We take a closer look at the words and phrases that are trending online and in the media. This week: ‘shutdown’.


This week’s Word of the Week is an ode to Skepta – and to his never more topical grime song, Shutdown. Why? The US government shutdown has hit its fifth week and gained the status as the longest in US history. ‘Shutdown 2019’ has quickly become a ‘breakout’ term on Google Trends and a buzzword on Twitter.

This all comes as President Trump marks his two-year anniversary in office, and while he spends his days tweeting, pouting and stamping his feet, families of state workers – who have gone without a month of wages – are struggling to make ends meet. And all because Trumpy’s not allowed to build his $33 billion wall.

Hard Times

‘Shutdown’ as a noun was first used in 1888 and is defined as: ‘the act of closing a factory or business or stopping a large machine from working, either temporarily or permanently’. The majority of definitions scattered across the internet emphasise the word’s connection to factories – a likely nod to its conception late in the Industrial Revolution.

And what does the Industrial Revolution bring to mind?

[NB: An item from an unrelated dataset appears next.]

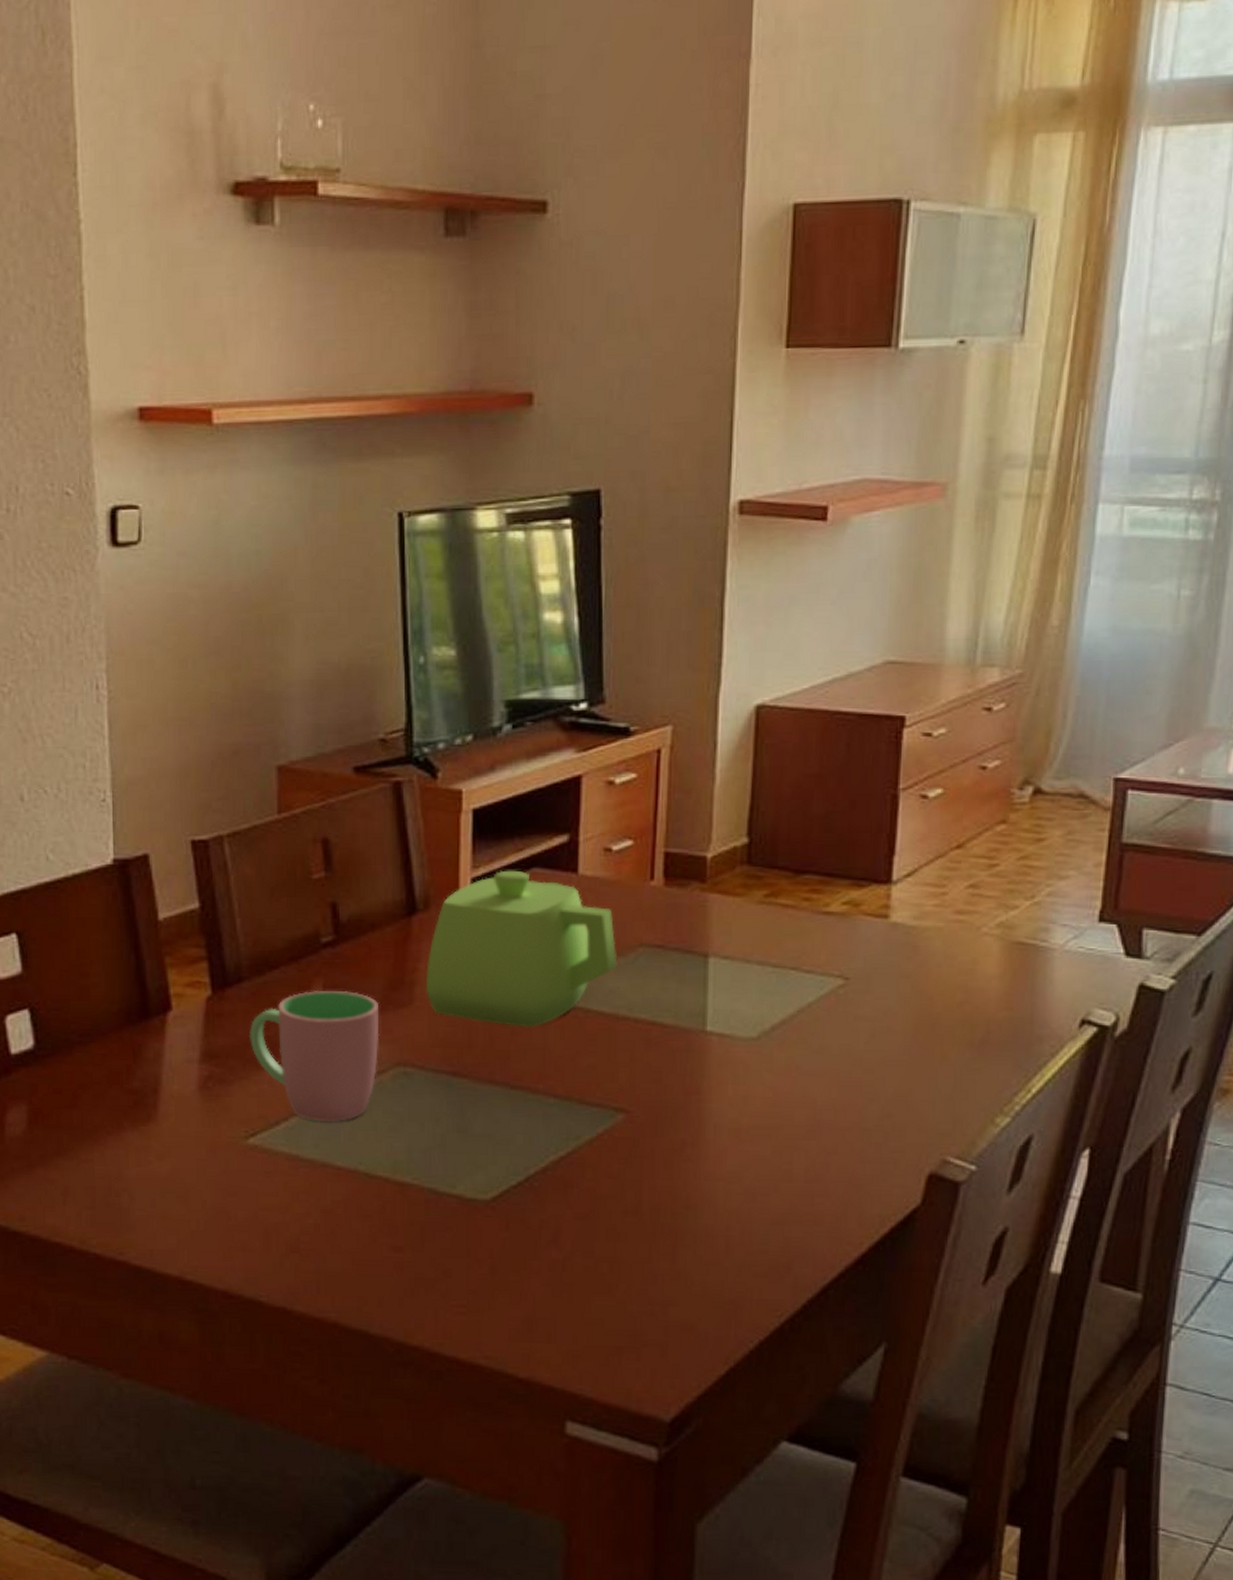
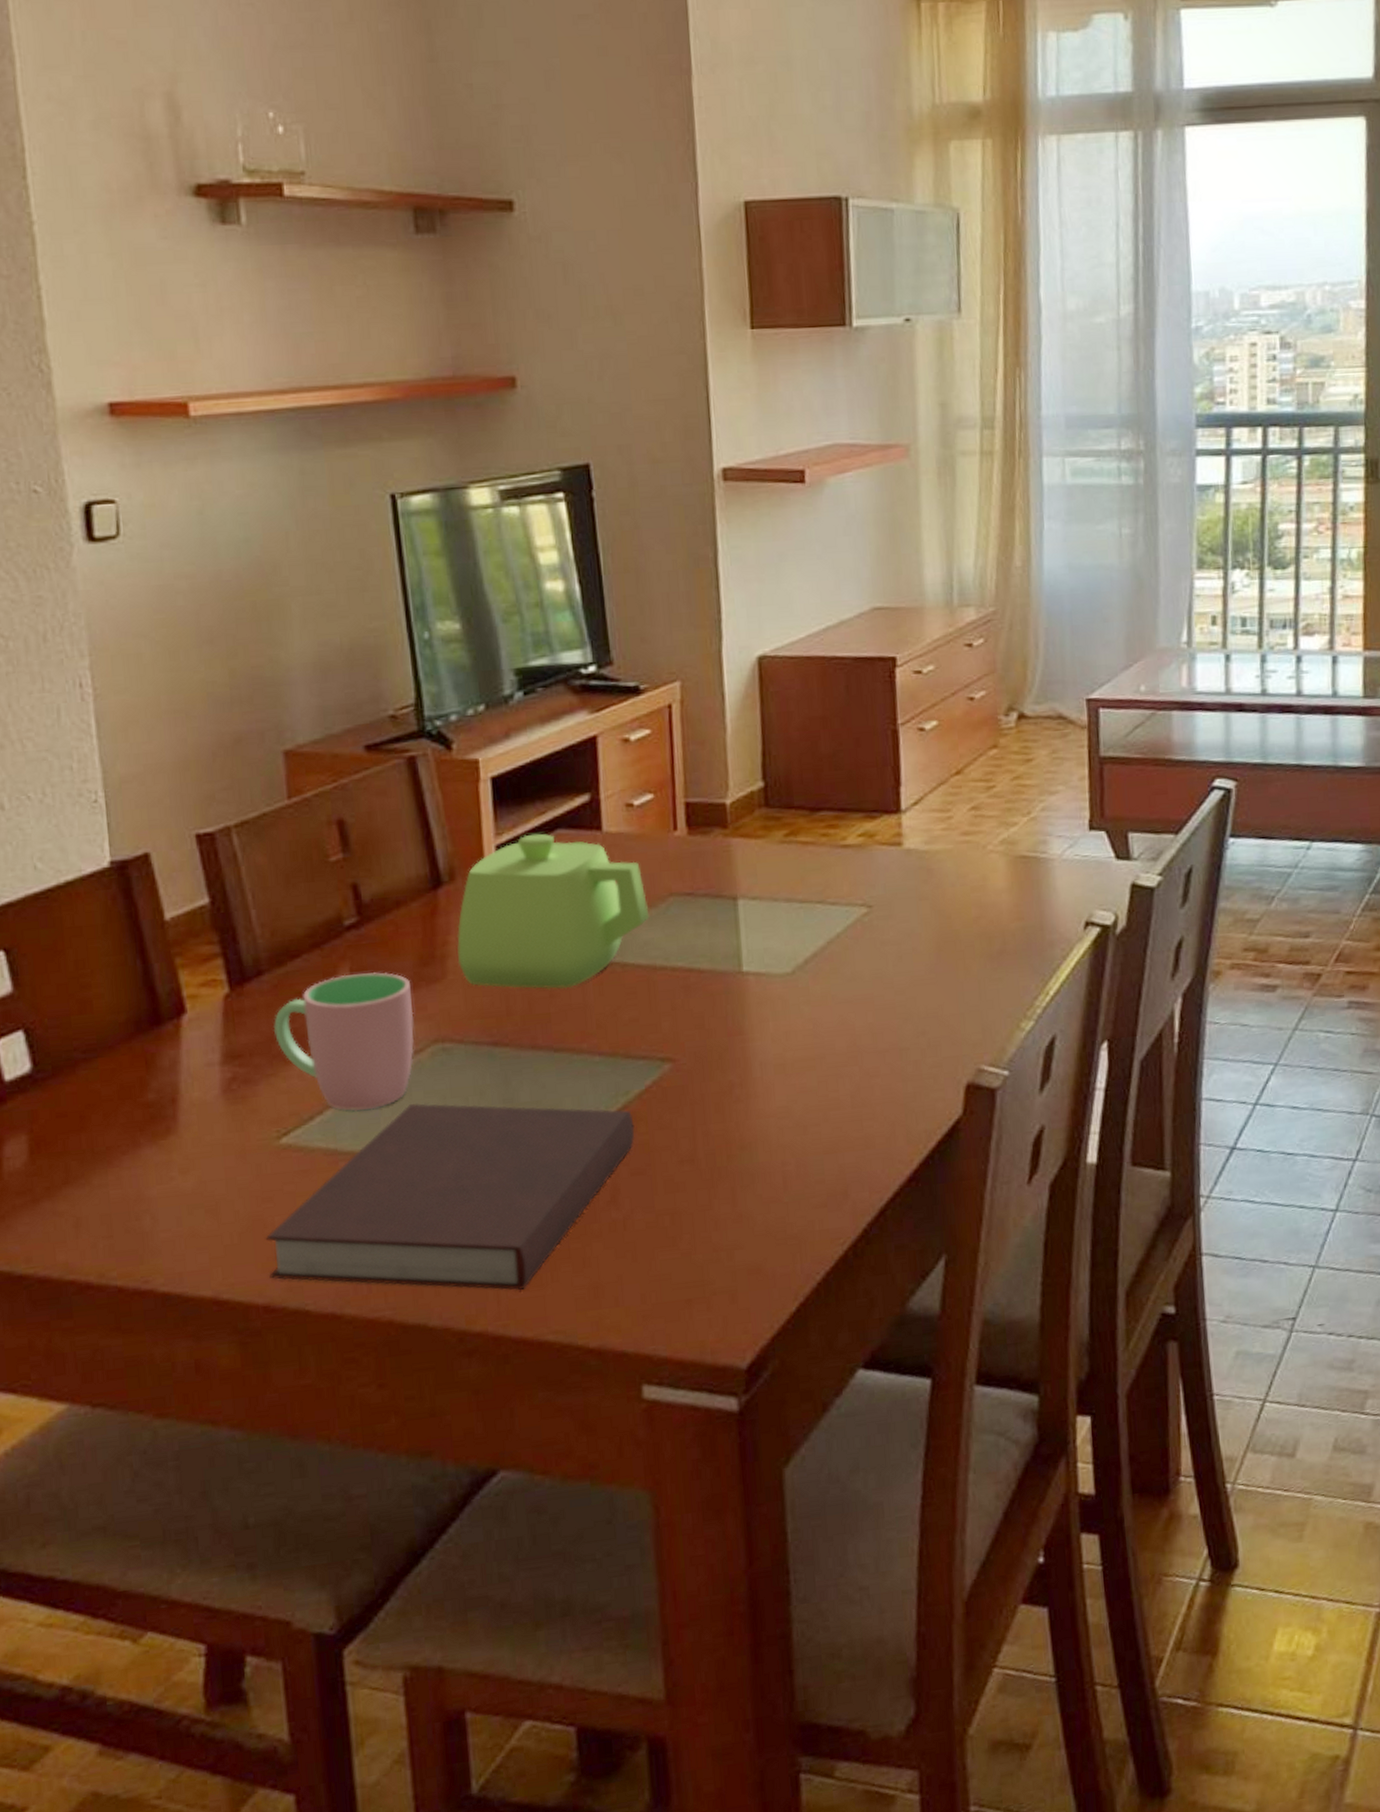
notebook: none [228,1122,582,1312] -> present [265,1103,635,1290]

Dickensian squalor, pollution and gruelling capitalism at its finest, which is interesting as, after all, isn’t Trump (and his pal Kanye) on a mission to lead a manufacturing resurgence in America?

Other definitions point to ‘shutdown’ as simply meaning: ‘the turning off of a computer system’. With the US government at a stalemate, has anyone tried turning it off and on again?

In its verb form, the word ‘shutdown’ has a more sinister meaning: ‘of fog – to descend and envelope’. Perhaps a fitting definition considering federal workers in the US are relying on food banks and coupons.

As the verb suggests, this shutdown, and its now historic linguistic relation to Trump, is beginning to disperse a cloud of thick, black, enveloping, smelly Dickensian fog over America – and President Trump’s ever-waning legitimacy. In the wise words of Skepta, “boy better know when it’s shutdown”.